Tips for Describing Your IP in Business Plans
By: PHILIP M. GOLDMAN
Spring 2002
Companies that are seeking investors, or are in the midst of other types of activities where they need to disclose confidential business information, know the art and science that goes into writing an effective business plan. In addition to describing the business itself and related financial information, these plans often include a summary of the company's intellectual property (IP) position and assets.
Although often relegated to somewhere in the middle of the plan, such IP can often be a focal point of attention. The information you disclose, and the manner in which you disclose it, can have a tremendous impact on the effectiveness of a business plan.
Realize that these tips apply to the "patent savvy" members of any audience you encounter. Whether they will have a similar impact on other, less patent-focused, investors cannot be predicted or ignored.
Very Impressive Items To Include
- Issued patents and/or federally registered trademarks. Reaching both of these stages can require a considerable investment of time and money. It implies that you have been at it for quite a while, and have attained some level of success and certainty. It also means that potential investors (or others) will typically have ready access to the actual issued patents or trademark registrations, as well as to copies of the related government files.
- Conveying the sense that potentially "blocking" intellectual property or ownership rights of others (including competitors or past employers) have been considered, identified and dealt with. There is a fine line between making it clear that you have identified and considered potential concerns along these lines, and the unnecessary (and potentially counterproductive) discussion of just what those concerns might be.
Somewhat Impressive
- Pending patent applications to protect your technology. Pending applications raise some of the risks described below (in that they provide no certainty that patents will actually be granted), as well as some of the benefits alluded to above (confirmation that IP protection is at least in the works and that "priority" dates have been established).
- Work with a reputable law firm and capable attorney. Skilled patent readers can typically sense (and may in turn place a value on) the style, temperament and competency of your patent counsel.
So-So
- Pending patent applications happen to be provisional, nonprovisional, or international. Most applications evolve through these stages; therefore explaining the current status typically only provides the reader with an unnecessary roadmap of your IP position. While applications that are further along this path may be more impressive, revealing that others are not may work against you in a variety of unexpected ways.

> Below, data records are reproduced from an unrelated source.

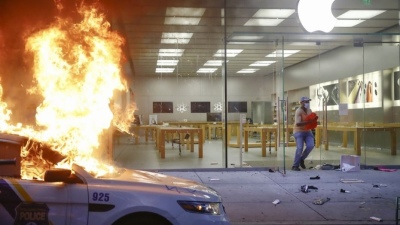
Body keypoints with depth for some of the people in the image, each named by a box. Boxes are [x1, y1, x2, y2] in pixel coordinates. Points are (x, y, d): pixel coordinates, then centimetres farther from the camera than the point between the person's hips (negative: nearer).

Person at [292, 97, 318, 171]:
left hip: (307, 131, 6)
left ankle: (301, 159, 7)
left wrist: (314, 119, -4)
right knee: (300, 148, -17)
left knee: (310, 146, -16)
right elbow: (297, 123, -27)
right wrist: (308, 122, -33)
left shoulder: (309, 110, 7)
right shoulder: (298, 111, -16)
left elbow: (312, 120, 19)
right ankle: (295, 166, -5)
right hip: (299, 131, -6)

- Sheer number of applications. The number of pending applications, or issued patents, may be impressive, but can often be misleading. A single original application can easily be "cloned" by filing and re-filing it in the form of many "continuing" applications, each one of which may issue as a separate patent. Still, some investors might be more impressed by the fact that you have 10 issued patents (albeit to minor improvements, or of narrow scope) than they are that you have a single issued patent (with claims of broad and diverse scope, and covering a variety of categories).
- Applications for devices or methods. Most well drafted applications will set the stage for protecting the key device or method itself, as well as for all other conceivable categories of claims, including methods of using and making the device, key components, precursors, intermediates, and so on.
- Actual filing dates of your applications, or the status of various 'office actions.' This information tends to be both unnecessary and quickly outdated as the patent and trademark applications evolve through their normal stages.
- Trademark 'registrations' in any particular state. State registrations provide considerably less protection than is provided by the Federal government.
Downright Scary
- Conveying the sense that you have not yet considered potentially blocking rights of others, or that you have done a search and found nothing anywhere close to what you have. There is always something "close" in the patent literature. The fact that you have not found it and dealt with it, or haven't yet looked for it, is not likely to be reassuring.
- Applications that have not yet been filed (regardless of your intent to do so, or the number of 'inventions disclosures' you may have prepared). The patent and trademark system is built on establishing "filing dates," therefore convey instead that you have drawn your own lines in the sand by establishing filing dates, even if your inventions are preliminary in nature and your potential for protection uncertain.
- Foregoing IP protection because such things "couldn't possibly be patentable" or patents can't really be enforced against the big guys. While you may indeed be up against the world of intellectual property Goliaths, remember that when properly prepared and positioned, even David could win.